TheOtherHotstepper · 09/05/2023 08:50

DH and I have been together 22 years, married for nearly 20. Our DDs were all teens when we met. His DD has not seen my DDs since our wedding and only rarely before that. She chooses to have no relationship with me and I am deliberately and very obviously excluded from DH's relationship with his DGS, who I am not allowed to be on my own with.

It's certainly not what I expected.

shammalammadingdong · 09/05/2023 08:54

Mari9999 · 09/05/2023 01:11

OP, you seem to be fairly casual about the most troubling aspect of his behavior. He is bathing an 11 year old child. If the child does not have an exceptionally or disability this is questionable on so many levels.

Thats not particularly troubling. That's not what OP is concerned about

tessellated2 · 09/05/2023 09:10

I've been with my husband and his son (almost 16) for coming up to 5 years, and honestly, it's only been the last year that we've properly blended.

We have a toddler together, and I have daughters of my own that are teenagers.
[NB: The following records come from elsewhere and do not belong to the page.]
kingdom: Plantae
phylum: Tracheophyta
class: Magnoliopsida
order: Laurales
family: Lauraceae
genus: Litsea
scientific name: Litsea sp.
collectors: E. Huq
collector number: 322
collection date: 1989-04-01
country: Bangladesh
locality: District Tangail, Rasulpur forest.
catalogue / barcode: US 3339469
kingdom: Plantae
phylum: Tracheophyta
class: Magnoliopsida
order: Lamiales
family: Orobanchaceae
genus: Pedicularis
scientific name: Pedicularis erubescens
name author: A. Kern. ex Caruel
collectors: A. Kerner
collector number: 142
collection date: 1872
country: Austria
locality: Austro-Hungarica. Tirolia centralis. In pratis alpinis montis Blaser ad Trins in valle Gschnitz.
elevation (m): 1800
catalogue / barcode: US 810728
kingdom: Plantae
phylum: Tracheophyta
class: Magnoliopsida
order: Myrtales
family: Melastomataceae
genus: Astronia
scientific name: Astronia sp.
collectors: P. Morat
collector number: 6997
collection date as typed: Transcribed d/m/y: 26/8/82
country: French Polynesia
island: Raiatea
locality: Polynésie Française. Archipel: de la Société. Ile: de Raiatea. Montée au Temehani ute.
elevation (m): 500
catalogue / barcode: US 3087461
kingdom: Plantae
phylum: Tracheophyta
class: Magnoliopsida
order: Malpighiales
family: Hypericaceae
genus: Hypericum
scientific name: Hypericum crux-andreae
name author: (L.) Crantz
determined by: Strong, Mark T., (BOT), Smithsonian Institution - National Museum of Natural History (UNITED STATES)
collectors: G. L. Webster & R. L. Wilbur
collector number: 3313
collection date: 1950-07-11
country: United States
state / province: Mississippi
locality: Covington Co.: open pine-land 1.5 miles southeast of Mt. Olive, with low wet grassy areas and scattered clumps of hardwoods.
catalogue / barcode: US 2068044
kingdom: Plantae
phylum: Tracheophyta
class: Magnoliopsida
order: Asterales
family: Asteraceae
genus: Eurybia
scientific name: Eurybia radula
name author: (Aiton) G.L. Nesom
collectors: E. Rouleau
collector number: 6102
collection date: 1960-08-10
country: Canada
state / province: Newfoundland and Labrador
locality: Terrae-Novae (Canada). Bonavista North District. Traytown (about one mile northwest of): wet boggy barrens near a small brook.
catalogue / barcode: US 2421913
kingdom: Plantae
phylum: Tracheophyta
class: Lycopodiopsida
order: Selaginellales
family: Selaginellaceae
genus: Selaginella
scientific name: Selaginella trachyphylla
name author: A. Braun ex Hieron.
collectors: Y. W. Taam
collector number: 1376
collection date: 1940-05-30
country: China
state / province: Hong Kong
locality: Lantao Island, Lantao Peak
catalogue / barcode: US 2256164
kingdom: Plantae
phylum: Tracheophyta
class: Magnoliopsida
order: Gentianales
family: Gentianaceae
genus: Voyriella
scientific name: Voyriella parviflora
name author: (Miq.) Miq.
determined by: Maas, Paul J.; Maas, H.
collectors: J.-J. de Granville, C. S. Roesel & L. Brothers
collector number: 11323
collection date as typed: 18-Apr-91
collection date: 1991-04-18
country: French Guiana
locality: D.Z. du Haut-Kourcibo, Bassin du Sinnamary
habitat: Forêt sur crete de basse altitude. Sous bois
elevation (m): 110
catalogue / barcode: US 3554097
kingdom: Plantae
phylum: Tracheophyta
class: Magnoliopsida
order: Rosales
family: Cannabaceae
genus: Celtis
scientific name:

My DSS lives with us as his mum passed away when he was young.

Before the last year we were very unblended, it was very much me and my girls and him and his son, but it's very different now. Last Christmas my DSS spent the whole day hanging out with us, my family, my daughters, and after we went to bed, all the teens stayed up watching movies together, and that's the first time that's ever happened.

For the last 3 months or so my relationship with my DSS has also come along in leaps and bounds. We have a much more natural relationship now, we can talk about things, I love him and I know he loves me.

I don't know if it was just time for everyone to get used to the situation, or the kids getting older and maturing, but things can change for the better, even if doesn't seem like they ever will.

My husband doesn't treat his son especially different to the other kids though.